Desde 1989, o crime de racismo é inafiançável e imprescritível. Mas não é fácil prová-lo e quem o denuncia no esporte brasileiro está sujeito a colocar a carreira em risco. O GLOBO conversou com diversos atletas negros, que relataram não só preconceito e assédio moral desde o início da vida esportiva, mas também as diversas pressões que sofrem. Como afirma Diogo Silva, ex-atleta olímpico do taekwondo, é preciso “transferir o olhar da formiga ao formigueiro?, ou seja, pressionar instituições para que mudanças efetivas ocorram, em vez de cobrar apenas do atleta, muitas vezes já fragilizado

“Eu preciso trabalhar e eu quero trabalhar”. A frase de Angelo Assumpção, dita ao GLOBO, em entrevista por telefone nesta última semana, é mais um grito de indignação e revolta do ginasta negro que, segundo ele, foi dispensado pelo Esporte Clube Pinheiros, em novembro, após 16 anos, por denúncias de racismo que ele levou à direção.
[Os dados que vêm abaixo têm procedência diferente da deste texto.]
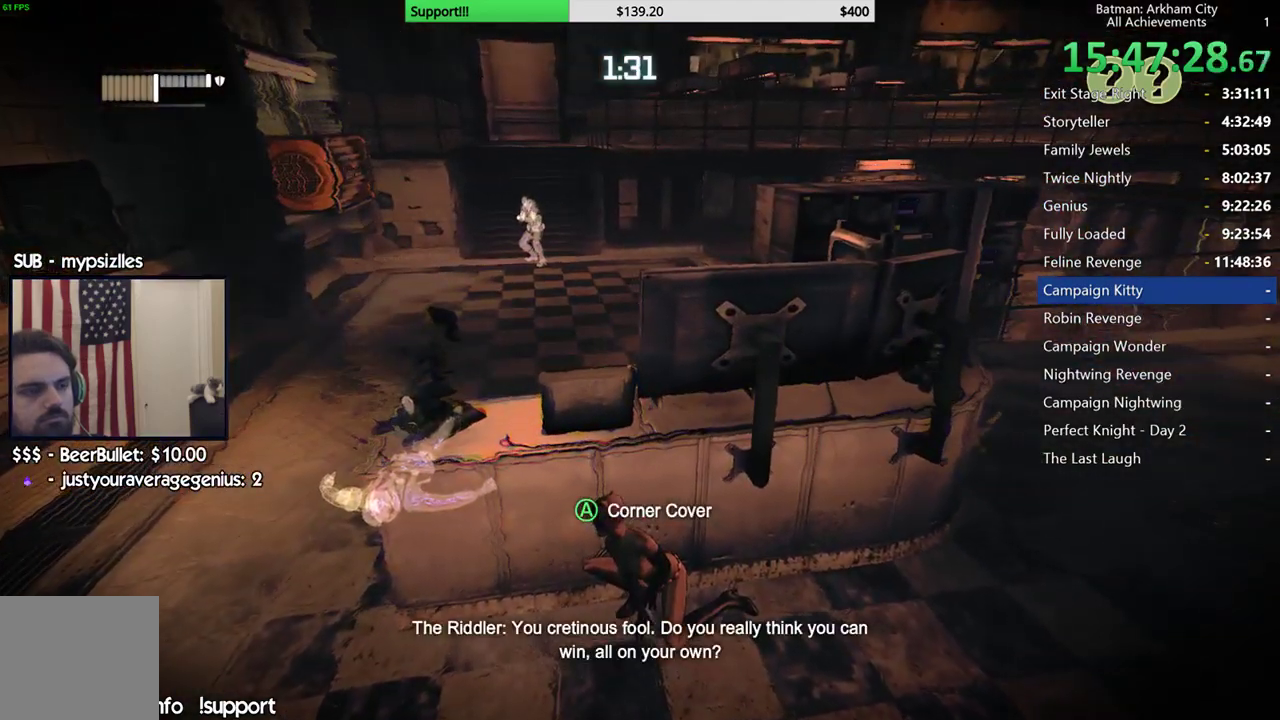
{"dt_ms": 500, "buttons": ["R2"], "left_stick": "center", "right_stick": "center", "button_events": []}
Ângelo, atleta que defendeu a seleção e ouro na Copa do Mundo em 2015, na etapa de São Paulo, está há cerca de dez meses sem contrato e a família iniciou uma vaquinha virtual para custear suas necessidades básicas.

? Quando o atleta se posiciona, diz que não aceita mais as injúrias racistas, que é crime, é ele quem é afastado, quem perde o emprego e quem se queima no meio. É aquilo: ‘Não queremos um problema aqui’ ? declara Ângelo, quinto colocado no salto e sexto no solo no último Campeonato Brasileiro de Especialistas.

Ele conta que levou à direção do Pinheiros questões que aconteciam “dentro do ginásio”, do racismo recreativo (o crime transvestido de piada) às agressões diretas.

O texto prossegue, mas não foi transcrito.